Rhapsody
I had surgery over two weeks ago. The doctor said everything went well, and, after a week or two of consideration, I think things went well too.
I went jogging by moonlight this morning, and I am pretty sure everything stayed put. My liver is still tucked up nicely, there on the right, my bladder seems to have kept its opinion to itself, and my lungs...hate me.
So! Success.
Now the sun is just beginning to rise. The trees are black against a lightening gradient of blue. The crickets are droning, rattling, chirping, and eeping in frantic, bored constancy. A rooster has been crowing reluctantly for about an hour. You get the feeling that some hen keeps shushing him. He sneaks one out every five minutes or so rushing a bit at the end.
The thing about sunrise is that it allows you to observe it without seeming to change, but it never really stops.
Now I can see pink clouds tangled in the tops of the trees.
I have been reading New Seeds of Contemplation by Thomas Merton.
I'm just going to pause for a moment of self-congratulation. Oh yes, I am quite smart. You may comment below...I'll wait.
As I was saying...I have been reading New Seeds of Contemplation and...to be perfectly honest, I'm lost. I have no idea what he is talking about. BUT, I have gathered one important thing:
We are much more than the sum of our thoughts.
Apparently, self-examination is about like pausing a sunrise. It is impossible because something bigger is happening.
There is a deep, true self, as steady and powerful as the coming of a new day. There is a cricket self, frantic, bored, and brittle.
I hear the first bird. She is tentative, just barely willing to believe that day will come again. She has thrown out a chirp, hesitant and rusty. A few thwacks, just to see...
What am I? It is the first question. It is the confusion in the indeterminate blue-grey of the newborn's eyes. It is what drives the toddler to see how high she can climb. It is the frustration of the four year old. In our adulthood, we ask, "Who am I?" but the deeper question is, "What am I?" "What" is my generality? "Who" asks for specifics that a being, unaware of its own generality, can never know.
The sky has run all to paleness.
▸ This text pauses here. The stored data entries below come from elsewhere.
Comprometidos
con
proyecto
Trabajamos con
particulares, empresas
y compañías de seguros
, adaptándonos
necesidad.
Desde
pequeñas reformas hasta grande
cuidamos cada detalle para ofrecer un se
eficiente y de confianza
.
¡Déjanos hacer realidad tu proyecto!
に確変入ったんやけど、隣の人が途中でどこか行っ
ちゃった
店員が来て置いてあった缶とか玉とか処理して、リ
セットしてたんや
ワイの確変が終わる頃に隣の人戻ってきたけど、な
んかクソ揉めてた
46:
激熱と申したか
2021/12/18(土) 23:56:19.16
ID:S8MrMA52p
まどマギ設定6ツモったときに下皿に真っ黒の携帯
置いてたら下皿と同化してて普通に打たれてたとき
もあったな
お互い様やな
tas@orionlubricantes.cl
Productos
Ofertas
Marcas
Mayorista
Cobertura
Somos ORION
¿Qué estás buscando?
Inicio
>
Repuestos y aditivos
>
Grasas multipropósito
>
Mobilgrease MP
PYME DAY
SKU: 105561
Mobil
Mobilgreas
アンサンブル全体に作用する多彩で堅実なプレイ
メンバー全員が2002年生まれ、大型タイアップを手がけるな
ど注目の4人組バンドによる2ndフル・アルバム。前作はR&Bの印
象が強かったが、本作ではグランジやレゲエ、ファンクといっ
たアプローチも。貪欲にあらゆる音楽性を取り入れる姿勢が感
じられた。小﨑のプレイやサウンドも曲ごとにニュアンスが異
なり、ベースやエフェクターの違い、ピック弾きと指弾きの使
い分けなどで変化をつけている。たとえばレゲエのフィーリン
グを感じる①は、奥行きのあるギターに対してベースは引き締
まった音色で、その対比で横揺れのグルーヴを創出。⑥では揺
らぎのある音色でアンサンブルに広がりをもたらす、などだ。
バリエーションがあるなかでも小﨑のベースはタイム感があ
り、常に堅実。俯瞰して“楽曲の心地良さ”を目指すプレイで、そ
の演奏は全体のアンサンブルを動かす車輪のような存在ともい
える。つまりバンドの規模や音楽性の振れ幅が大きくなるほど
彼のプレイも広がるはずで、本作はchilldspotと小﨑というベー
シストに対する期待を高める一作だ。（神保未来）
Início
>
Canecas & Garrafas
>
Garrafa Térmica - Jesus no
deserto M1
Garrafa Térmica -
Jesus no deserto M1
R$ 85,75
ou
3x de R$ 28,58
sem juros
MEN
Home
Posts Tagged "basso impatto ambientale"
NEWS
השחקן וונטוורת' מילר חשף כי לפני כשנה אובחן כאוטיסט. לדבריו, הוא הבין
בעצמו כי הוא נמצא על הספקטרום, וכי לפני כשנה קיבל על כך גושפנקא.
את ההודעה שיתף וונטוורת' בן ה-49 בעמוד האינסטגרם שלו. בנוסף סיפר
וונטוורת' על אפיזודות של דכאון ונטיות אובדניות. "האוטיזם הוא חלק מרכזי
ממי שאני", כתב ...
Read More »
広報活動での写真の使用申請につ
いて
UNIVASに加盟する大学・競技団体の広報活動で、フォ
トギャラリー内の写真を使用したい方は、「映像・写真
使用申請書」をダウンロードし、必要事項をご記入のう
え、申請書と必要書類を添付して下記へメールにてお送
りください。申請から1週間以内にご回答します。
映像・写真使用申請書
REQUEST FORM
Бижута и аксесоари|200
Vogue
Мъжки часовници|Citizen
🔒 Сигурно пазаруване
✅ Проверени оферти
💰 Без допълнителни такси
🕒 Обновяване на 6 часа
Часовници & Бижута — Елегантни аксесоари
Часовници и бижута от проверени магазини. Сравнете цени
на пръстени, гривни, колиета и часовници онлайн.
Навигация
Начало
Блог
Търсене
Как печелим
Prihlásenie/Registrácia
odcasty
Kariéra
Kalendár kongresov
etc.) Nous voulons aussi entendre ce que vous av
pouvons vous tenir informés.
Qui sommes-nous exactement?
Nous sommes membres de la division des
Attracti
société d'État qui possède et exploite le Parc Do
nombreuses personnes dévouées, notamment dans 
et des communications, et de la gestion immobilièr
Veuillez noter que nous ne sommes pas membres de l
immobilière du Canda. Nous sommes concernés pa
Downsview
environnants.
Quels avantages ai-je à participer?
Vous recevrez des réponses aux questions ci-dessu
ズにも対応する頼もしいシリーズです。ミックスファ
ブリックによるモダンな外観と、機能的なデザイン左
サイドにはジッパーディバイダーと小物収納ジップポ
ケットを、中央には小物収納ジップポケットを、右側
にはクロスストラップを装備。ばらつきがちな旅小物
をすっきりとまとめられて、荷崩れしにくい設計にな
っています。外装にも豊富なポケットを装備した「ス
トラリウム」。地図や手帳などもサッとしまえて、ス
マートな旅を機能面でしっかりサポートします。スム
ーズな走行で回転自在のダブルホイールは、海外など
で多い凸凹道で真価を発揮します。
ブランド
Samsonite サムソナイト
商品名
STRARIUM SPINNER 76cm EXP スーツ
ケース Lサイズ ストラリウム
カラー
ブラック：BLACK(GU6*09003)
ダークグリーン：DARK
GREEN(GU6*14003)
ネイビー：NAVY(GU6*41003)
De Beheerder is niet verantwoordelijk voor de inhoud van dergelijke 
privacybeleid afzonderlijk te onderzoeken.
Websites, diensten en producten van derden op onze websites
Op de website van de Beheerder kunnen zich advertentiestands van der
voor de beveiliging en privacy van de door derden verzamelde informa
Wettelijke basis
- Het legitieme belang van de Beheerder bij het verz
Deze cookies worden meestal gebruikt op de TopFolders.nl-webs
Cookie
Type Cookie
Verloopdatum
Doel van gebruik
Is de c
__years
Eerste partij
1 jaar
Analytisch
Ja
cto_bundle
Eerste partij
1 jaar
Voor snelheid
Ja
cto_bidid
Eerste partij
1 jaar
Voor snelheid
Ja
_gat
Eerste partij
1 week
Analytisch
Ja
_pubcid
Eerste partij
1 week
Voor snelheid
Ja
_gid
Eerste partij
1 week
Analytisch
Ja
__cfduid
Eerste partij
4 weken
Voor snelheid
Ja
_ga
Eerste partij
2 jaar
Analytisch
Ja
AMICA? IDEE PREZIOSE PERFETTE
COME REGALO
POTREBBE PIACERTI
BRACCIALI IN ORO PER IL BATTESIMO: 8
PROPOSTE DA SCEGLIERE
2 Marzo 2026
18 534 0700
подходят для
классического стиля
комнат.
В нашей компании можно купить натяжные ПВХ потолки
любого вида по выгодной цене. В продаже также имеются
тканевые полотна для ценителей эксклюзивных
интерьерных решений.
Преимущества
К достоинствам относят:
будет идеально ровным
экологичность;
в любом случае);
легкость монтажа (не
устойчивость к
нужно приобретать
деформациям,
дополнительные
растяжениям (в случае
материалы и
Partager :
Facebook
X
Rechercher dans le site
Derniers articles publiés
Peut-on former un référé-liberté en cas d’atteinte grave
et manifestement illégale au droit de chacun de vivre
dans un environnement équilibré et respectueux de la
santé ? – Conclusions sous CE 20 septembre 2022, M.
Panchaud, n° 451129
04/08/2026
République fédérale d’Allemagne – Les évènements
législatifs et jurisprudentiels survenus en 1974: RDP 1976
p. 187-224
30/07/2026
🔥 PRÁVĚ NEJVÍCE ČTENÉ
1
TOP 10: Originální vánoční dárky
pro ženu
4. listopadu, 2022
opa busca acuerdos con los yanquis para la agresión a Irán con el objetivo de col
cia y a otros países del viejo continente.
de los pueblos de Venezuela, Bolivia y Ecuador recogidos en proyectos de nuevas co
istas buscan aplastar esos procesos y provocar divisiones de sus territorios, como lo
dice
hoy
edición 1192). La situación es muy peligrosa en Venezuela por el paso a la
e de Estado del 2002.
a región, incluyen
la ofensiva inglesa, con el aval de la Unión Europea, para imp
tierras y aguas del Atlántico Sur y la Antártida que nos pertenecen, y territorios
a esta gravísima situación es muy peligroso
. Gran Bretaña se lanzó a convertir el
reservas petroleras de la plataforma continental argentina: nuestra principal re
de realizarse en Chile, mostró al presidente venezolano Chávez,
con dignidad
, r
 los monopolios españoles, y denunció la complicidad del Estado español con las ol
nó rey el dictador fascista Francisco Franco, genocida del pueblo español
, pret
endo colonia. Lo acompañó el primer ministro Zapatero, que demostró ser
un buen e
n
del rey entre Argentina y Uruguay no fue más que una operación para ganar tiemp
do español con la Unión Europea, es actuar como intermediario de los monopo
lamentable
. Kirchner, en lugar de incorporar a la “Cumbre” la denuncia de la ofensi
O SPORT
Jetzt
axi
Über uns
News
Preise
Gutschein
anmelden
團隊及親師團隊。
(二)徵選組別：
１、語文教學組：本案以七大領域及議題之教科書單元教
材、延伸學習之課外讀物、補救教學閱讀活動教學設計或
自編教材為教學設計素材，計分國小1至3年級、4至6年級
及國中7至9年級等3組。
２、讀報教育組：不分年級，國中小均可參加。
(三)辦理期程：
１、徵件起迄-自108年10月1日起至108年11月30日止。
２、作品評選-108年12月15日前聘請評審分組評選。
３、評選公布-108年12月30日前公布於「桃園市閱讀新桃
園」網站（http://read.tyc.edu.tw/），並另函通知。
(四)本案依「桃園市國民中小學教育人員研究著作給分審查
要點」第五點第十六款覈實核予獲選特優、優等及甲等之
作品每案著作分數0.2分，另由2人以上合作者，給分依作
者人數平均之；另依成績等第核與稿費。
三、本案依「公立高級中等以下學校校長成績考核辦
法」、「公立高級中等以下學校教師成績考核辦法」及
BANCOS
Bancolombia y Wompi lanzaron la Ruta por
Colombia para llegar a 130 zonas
The birds have decided that forward is the only way to go. The crickets...focusing on crickets could destroy your sanity...relentless, unvaried beating of legs against wings, leave the crickets.
There is a hawk in a tree. He looks around, and you get the feeling he is truly seeing. The clouds have just flared up into a soft stretch of salmon, swirled and shaped by the wind. And now, while I wasn't looking they have turned gold.
And that's my cue. Day is here, with all of the doing and hearing and seeing that needs to be done.
The hawk has flown. It seems metaphorical.